Debugging freeze, overload and performance issues on SMB devices

Document created by Günther W. Albrecht on Feb 27, 2018Last modified by Günther W. Albrecht on Jun 13, 2018
Version 2Show Document
  • View in full screen mode

When a customer complains about SMB units performance issues and a reboot does not resolve that, mostly TAC has to be involved. I hate to come empty-handed , so if possible, i first perform the following debug procedure to collect everything TAC needs before opening a SR#:


1. Make sure - by issuing # configload_status - that all configurations have finished, there are no errors and all blades have loaded before testing or debugging!


2. Please connect with SSH or serial console to the device.


3. Set serial program (e.g. putty) to capture output
- set the PUTTY to record all Sessions:
- open PUTTY > Session > Logging > Session Logging >
- check the All session output


4. Boot the device. Boot it in debug mode (option 2 in the boot menu).


5. Wait for the issue to occur again, then collect:
- from CLISH: # show diag (or from expert: # echo show diag | clish > diag.txt)
- collect cpinfo (# cpinfo -z -o <filename>).
- In addition, if there's a core file please collect it too (check through # ls -l /logs in expert Mode)
- collect output from # dmesg


6. Before rebooting or restarting sfwd:
- Run "ps aux | grep sfwd" to get the sfwd pid "*"
- Get the output of "# ls -l /proc/*/fd/" using the sfwd pid


7. Save all PUTTY output, cpinfo file, core dump etc. for CP TAC.

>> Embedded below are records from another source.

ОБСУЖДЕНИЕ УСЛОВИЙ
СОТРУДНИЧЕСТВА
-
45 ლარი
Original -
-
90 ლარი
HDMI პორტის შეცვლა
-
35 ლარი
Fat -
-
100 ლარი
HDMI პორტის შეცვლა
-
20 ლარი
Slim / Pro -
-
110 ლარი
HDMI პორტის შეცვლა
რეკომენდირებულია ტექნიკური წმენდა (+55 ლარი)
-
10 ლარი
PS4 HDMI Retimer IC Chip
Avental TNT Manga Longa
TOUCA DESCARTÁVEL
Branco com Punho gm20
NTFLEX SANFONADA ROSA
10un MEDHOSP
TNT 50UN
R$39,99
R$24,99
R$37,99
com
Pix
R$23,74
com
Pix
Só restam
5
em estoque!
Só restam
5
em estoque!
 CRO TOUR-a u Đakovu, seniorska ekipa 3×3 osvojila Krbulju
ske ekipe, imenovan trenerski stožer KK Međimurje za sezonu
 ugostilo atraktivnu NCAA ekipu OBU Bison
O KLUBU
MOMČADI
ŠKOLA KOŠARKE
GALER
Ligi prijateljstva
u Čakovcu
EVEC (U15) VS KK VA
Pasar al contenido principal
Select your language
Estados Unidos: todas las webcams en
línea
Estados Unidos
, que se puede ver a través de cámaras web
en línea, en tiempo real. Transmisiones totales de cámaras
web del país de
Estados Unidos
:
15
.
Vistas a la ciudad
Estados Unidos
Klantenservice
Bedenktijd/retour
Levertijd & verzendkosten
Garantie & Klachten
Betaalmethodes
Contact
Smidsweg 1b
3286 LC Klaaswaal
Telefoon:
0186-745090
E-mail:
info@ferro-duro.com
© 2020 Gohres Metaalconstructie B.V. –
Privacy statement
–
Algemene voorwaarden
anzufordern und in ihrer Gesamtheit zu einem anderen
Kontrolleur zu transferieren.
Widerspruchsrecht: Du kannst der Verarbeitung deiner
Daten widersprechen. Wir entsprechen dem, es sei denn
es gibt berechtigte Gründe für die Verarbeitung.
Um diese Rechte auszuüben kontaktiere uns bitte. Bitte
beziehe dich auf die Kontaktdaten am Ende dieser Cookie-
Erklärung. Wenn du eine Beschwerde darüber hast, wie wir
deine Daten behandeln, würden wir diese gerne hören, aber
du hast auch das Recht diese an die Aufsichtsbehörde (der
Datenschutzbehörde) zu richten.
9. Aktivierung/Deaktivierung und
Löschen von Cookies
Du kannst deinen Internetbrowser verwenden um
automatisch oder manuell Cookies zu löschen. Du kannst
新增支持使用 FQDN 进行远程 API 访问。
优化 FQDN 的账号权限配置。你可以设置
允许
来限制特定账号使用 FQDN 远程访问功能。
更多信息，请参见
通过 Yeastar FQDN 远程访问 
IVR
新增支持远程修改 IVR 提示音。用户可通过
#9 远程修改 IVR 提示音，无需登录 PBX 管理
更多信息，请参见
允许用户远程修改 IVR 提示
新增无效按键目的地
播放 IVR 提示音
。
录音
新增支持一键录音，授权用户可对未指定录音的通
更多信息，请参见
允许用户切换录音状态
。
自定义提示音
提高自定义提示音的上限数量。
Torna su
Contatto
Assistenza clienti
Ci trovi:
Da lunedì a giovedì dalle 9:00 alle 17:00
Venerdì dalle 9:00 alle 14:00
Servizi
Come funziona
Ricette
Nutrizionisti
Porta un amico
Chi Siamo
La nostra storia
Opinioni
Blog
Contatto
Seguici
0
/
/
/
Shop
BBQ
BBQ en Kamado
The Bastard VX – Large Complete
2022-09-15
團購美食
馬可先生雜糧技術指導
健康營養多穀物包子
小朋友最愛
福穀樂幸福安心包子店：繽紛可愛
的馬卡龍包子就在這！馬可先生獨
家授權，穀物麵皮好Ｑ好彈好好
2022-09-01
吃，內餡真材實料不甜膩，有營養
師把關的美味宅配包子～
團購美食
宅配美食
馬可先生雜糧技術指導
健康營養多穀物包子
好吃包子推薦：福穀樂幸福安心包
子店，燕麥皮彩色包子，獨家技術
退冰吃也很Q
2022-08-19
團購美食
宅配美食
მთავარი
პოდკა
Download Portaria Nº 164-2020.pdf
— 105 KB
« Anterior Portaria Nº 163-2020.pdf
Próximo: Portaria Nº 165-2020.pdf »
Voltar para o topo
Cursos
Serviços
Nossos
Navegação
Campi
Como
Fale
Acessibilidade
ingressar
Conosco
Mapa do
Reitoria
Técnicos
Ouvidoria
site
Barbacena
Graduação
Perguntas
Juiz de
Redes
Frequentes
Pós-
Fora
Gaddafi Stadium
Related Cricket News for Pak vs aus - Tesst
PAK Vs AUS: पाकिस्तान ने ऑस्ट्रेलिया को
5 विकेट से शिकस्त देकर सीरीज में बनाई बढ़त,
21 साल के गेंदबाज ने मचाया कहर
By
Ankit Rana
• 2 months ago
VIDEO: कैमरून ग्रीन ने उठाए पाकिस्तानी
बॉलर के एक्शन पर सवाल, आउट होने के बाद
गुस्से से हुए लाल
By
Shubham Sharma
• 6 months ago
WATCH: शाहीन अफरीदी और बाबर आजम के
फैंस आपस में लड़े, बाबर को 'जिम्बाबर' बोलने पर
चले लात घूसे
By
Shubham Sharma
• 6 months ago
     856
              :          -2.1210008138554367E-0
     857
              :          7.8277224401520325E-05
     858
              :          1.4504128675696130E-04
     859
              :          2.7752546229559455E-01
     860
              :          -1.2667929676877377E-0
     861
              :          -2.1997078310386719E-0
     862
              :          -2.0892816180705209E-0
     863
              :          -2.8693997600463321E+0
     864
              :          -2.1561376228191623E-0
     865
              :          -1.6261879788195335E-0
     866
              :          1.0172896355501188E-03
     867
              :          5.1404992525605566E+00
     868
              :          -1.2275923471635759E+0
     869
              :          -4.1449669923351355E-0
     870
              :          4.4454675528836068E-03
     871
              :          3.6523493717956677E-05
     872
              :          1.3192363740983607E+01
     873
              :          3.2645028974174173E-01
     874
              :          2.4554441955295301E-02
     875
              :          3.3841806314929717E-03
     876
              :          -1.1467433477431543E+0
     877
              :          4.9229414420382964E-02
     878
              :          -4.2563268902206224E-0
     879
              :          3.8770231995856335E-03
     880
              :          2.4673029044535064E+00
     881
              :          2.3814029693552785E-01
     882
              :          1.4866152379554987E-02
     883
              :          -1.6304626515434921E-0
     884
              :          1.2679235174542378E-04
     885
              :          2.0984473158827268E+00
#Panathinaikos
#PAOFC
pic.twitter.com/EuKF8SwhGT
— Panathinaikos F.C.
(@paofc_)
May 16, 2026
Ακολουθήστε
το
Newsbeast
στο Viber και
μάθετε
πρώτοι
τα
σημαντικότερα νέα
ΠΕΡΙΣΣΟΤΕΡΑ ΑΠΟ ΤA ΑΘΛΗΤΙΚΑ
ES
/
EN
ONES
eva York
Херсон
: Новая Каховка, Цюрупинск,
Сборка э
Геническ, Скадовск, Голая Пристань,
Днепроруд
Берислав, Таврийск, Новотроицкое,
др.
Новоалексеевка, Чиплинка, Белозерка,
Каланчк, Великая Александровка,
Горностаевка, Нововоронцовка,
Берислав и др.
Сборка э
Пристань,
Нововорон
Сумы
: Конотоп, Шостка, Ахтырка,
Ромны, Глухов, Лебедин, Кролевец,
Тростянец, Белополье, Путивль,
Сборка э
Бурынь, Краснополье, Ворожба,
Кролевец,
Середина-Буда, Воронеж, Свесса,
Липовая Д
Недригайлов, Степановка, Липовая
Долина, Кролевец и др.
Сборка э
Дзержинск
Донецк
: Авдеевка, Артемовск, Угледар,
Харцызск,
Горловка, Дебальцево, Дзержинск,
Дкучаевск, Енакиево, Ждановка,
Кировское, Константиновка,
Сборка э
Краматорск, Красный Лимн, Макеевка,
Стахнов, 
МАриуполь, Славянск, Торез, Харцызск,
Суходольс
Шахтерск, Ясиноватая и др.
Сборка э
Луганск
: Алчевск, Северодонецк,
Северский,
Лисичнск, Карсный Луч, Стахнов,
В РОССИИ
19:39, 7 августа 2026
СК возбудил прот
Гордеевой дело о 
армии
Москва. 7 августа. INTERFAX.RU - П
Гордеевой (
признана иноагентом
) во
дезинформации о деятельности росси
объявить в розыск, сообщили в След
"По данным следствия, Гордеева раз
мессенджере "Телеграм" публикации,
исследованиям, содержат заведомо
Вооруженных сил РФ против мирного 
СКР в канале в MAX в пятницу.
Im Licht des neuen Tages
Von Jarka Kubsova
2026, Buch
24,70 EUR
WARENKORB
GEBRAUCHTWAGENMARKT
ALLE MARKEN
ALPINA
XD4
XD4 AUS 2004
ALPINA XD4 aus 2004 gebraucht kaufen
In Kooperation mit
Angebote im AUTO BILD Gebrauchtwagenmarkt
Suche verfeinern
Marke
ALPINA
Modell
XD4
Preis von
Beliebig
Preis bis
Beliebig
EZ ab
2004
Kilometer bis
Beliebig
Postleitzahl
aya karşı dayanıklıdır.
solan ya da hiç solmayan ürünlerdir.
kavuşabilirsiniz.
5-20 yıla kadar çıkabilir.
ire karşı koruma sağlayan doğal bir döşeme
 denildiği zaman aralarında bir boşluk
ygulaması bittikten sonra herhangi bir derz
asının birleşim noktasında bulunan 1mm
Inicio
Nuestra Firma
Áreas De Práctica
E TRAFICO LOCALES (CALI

Please be aware that different issues will need different debug procedures, so it may often be more preferable to open a SR# and ask TAC for the needed debug procedure and not waste time in vain ! If the space is too small to get the issue captured in sfwd.elg, consult sk122156 Disk space issues on Gaia Embedded appliance when running debugs for a workaround.